Uncountably many non-homeomorphic compact subsets of the circle

Question

As the title says, the question is whether there are uncountably many non-homeomorphic compact subsets of the unit circle.

I'm assuming this is true, but I wouldn't mind an elegant proof.

Answer 1

For each countable ordinal $\alpha$ let $X_\alpha=\omega^\alpha+1$, where the exponentiation is ordinal exponentiation, and $X_\alpha$ is the space of ordinals less than or equal to $\omega^\alpha$ with the order topology. This is a compact space, and $X_\alpha$ and $X_\beta$ have different Cantor-Bendixson ranks when $\alpha\ne\beta$, so $\{X_\alpha:\alpha<\omega_1\}$ is an uncountable family of pairwise non-homeomorphic countable compact Hausdorff spaces.
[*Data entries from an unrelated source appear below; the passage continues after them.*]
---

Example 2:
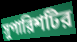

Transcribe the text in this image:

সুপারিশটির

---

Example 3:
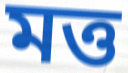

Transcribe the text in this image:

মত্ত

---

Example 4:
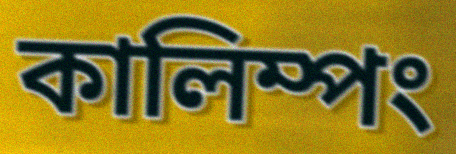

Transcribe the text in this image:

কালিম্পং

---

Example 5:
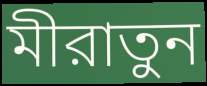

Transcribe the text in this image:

মীরাতুন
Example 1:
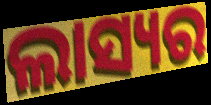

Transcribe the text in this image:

ଲାସ୍ୟର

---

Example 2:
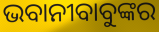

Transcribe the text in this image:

ଭବାନୀବାବୁଙ୍କର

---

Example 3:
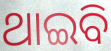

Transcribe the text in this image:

ଥାଇବି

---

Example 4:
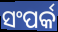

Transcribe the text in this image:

ସଂପର୍କ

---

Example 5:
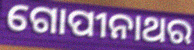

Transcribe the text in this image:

ଗୋପୀନାଥର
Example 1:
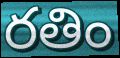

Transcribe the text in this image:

రతిం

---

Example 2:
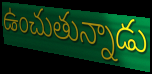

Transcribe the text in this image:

ఉంచుతున్నాడు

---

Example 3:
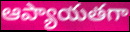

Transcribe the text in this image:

ఆప్యాయతగా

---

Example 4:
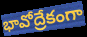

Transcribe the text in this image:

భావోద్రేకంగా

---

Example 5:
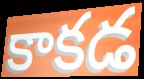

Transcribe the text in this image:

కాకడ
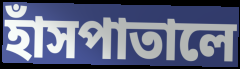
হাঁসপাতালে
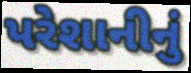
પરેશાનીનું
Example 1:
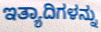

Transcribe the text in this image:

ಇತ್ಯಾದಿಗಳನ್ನು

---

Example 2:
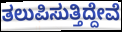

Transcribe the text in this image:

ತಲುಪಿಸುತ್ತಿದ್ದೇವೆ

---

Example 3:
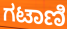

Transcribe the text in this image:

ಗಟಾಣಿ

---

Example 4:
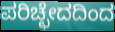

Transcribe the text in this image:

ಪರಿಚ್ಛೇದದಿಂದ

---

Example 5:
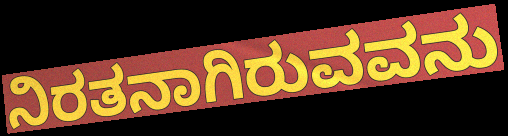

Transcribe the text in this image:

ನಿರತನಾಗಿರುವವನು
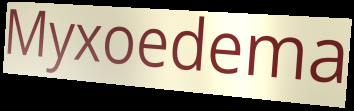
Myxoedema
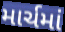
માર્ચમાં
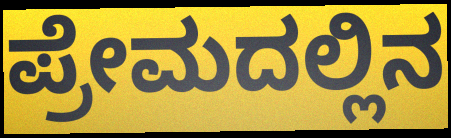
ಪ್ರೇಮದಲ್ಲಿನ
It’s well-known that every countable ordinal space embeds in $\Bbb R$, hence in $\left[0,\frac12\right)$, and hence in the circle.
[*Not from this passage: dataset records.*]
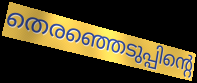
തെരഞ്ഞെടുപ്പിന്റെ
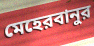
মেহেরবানুর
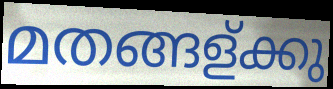
മതങ്ങള്ക്കു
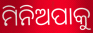
ମିନିଅପାକୁ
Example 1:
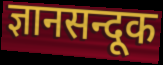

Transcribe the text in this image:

ज्ञानसन्दूक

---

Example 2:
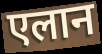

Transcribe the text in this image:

एलान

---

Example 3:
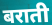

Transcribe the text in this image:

बराती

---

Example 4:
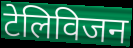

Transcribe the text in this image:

टेलिविजन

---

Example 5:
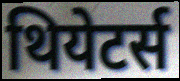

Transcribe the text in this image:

थियेटर्स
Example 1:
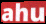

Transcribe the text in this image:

ahu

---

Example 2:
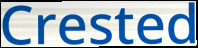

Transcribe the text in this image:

Crested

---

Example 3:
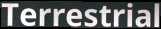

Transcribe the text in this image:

Terrestrial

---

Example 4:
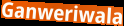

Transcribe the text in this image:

Ganweriwala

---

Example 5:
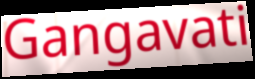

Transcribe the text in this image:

Gangavati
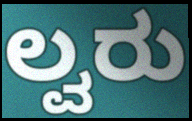
ಲ್ವರು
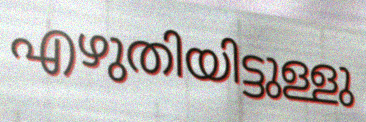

Added: Let $C$ be the middle-thirds Cantor set, and let $\{p_n:n\in\omega\}$ be an enumeration of the left endpoints of the deleted intervals. If $A\subseteq[\omega_1]^\omega$, let $A=\{\alpha_n:n\in\omega\}$ be the increasing enumeration, and attach a copy of $X_{\alpha_n}$ to $C$ at $p_n$ by identifying $\omega^{\alpha_n}$ with $p_n$; the rest of $X_{\alpha_n}$ should lie in the interval whose left endpoint is $p_n$. Call the resulting space $C_A$. The spaces $C_A$ for $A\in[\omega_1]^\omega$ are pairwise non-homeomorphic and compact, and there are $2^\omega$ of them.